Those videos are embedded below, and while the machine isn’t quite restored yet, progress is promising. We’ve seen easy and effective upgrades for such CNC machines before, but if you happen to be in more of a repair and restore situation, give [joekutz]’s work a look because it might just save you some time and frustration.


46 thoughts on “Impulse Buying A 3040 CNC Machine, What Could Go Wrong?

    1. 3020, 3040 and 6040 CNC mills are the same design. And there are many brands made in one OEM factory…

      GRBL is nice, I had it with 3018 mill, which was made of aluminum extrusions. The only issue was PC side software, bCNC. It convinced me that one should never use Python for anything serious or advanced. Just compare it with Mach3, which is much more advanced but can run on 25 years old hardware.

      1. You should probably ask for a refund on bCNC if you don’t like it. Personally I think it’s great, and an excellent match for grbl.

        Mach3 on the other hand is an entirely different beast. Either you are being disingenuous, comparing it with grbl, or you don’t know what you are talking about. The reason it runs on 25 year old hardware is because it needs the antiquated obsolete LPT port to work. And you have to pay for it.

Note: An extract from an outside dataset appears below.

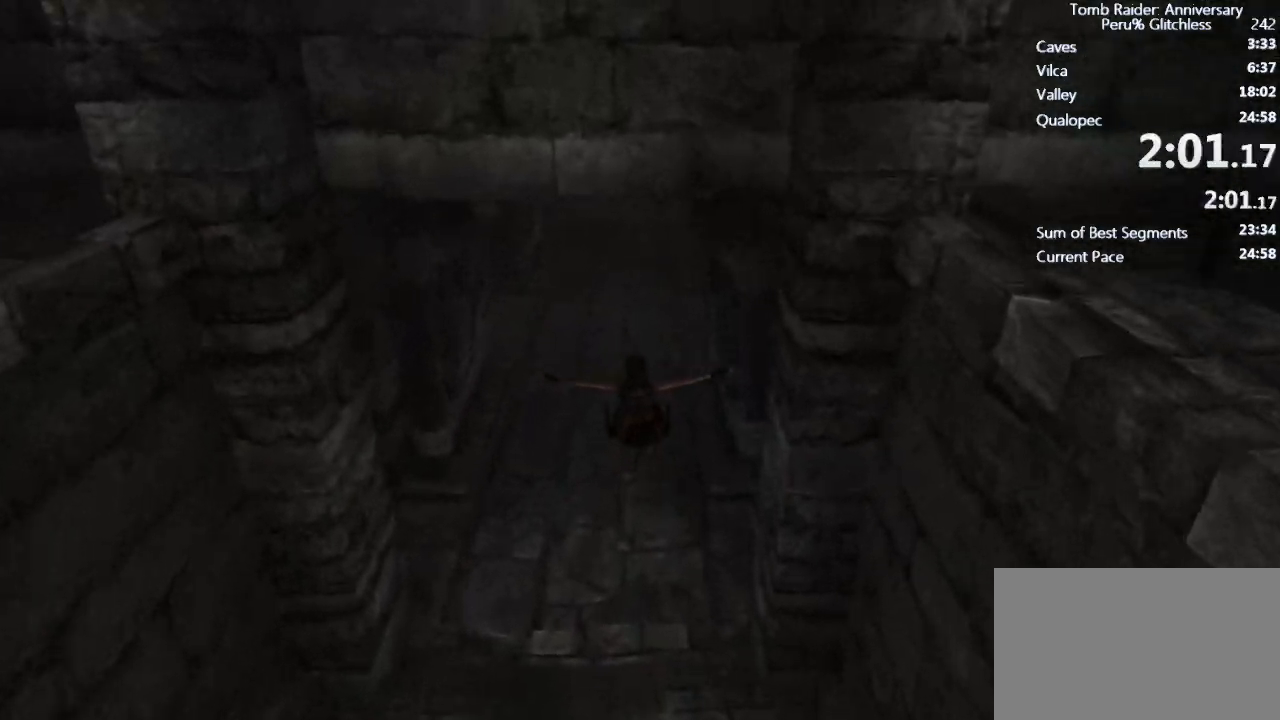
{"keys": ["a", "w"], "mouse": [], "events": [[233, "a", "down"]]}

        By all means compare like with like, but don’t try to compare two things that are quite different.

      2. No! they are definitely not all the same design. Every Chinese chopshop throws together some parts to bake their own variant. And though the cheapest variants often resemble each other, there are also a bunch of quite different and better designs.

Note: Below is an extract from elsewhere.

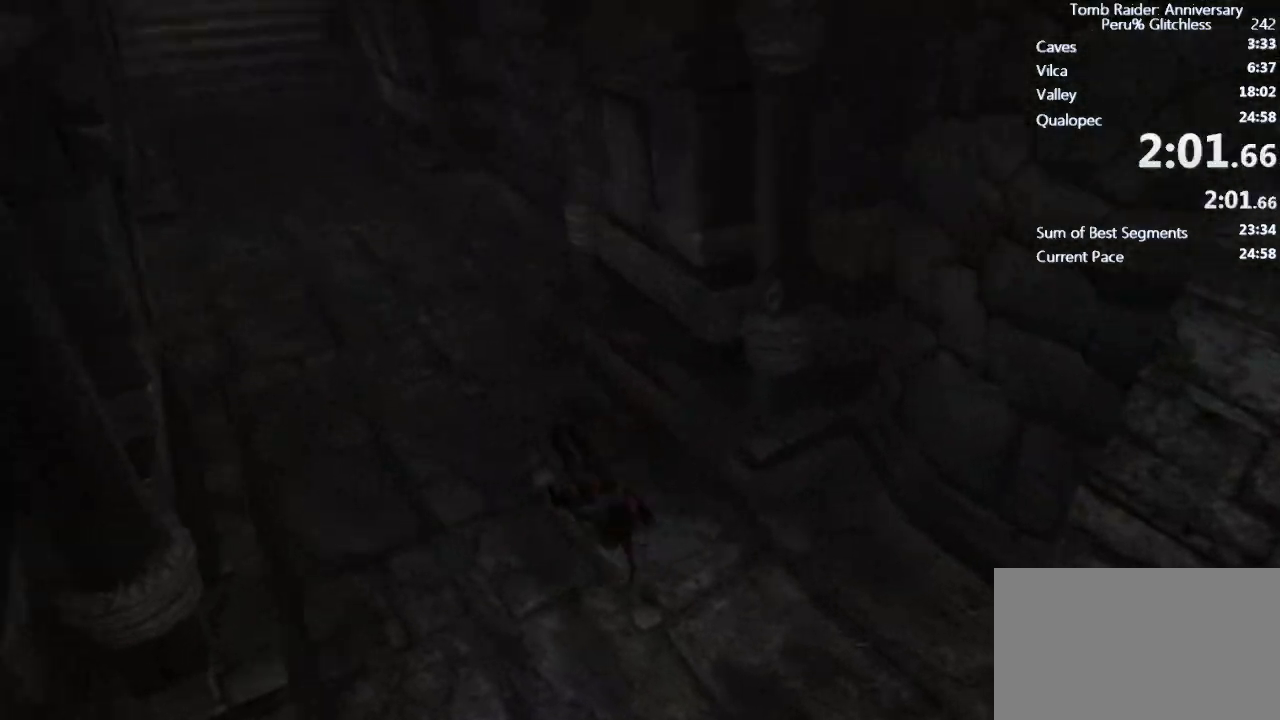
{"keys": ["a", "w"], "mouse": ["right"], "events": [[350, "mouse_right", "down"], [400, "ctrl", "down"], [483, "ctrl", "up"]]}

        And often you sort of get what you pay for. For example there are anodized blue variants, which cost around EUR1200 and these have much better square linear rails, although they are still a clear compromise on quality to keep the price down. For example they use only one bearing block for each rails, and even among these blue versions I see differences in the way they are built on the photographs.

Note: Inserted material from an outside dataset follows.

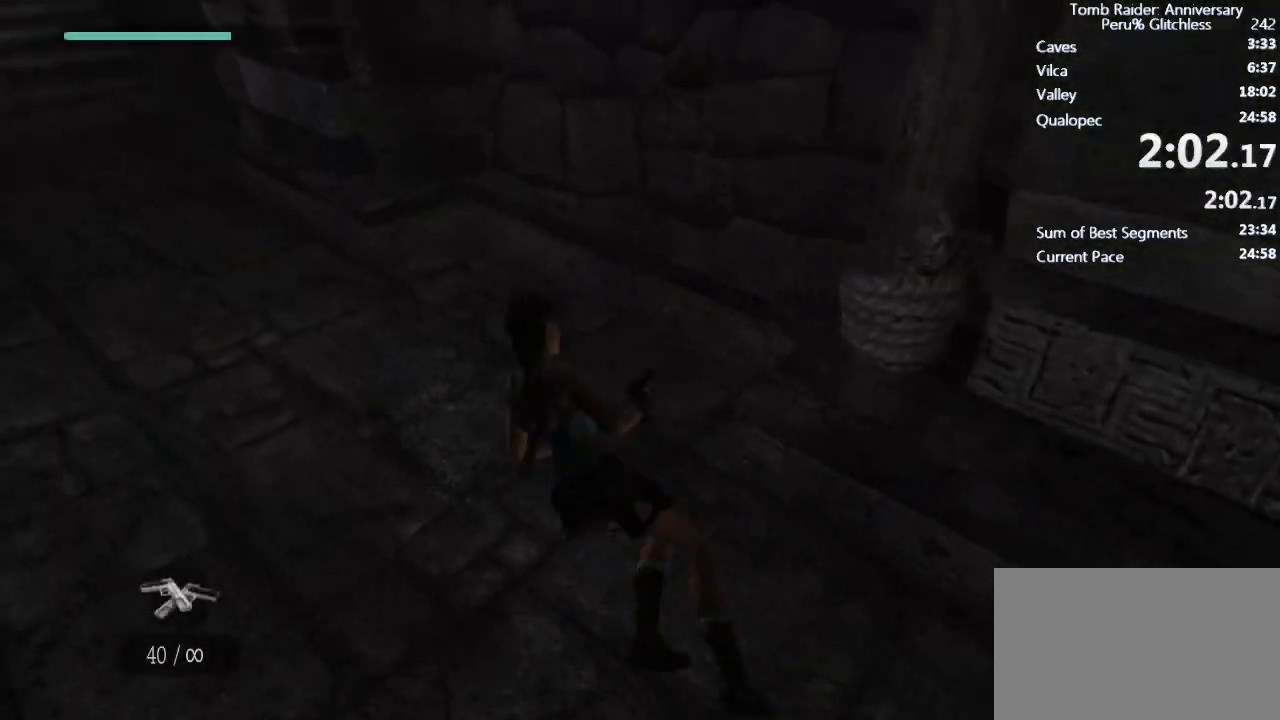
{"keys": ["a", "w"], "mouse": ["right"], "events": []}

        1. Fully Agreed! Mine is definitely on the low end of that spectrum: Too thin round shafts (deflection measurements in video no. 4 :) ) instead of linear square rails, nylon nuts instead of ball screws, under-designed metal frame. And a spindle of unknown power.

  1. One would think after this much work, you’d just go splurge the extra money on a better CNC.

    But one good thing about these videos – besides the excellent repair knowledge – is now I don’t have to buy a 3040 to know they’re crap.

      1. I know the sellers call it engraver, I guess to reduce expectations of buyers. The construction is indeed not made to cut let’s say aluminium (I will try later, regardless), but cutting wood, plastic and FR4 etc. will work fine.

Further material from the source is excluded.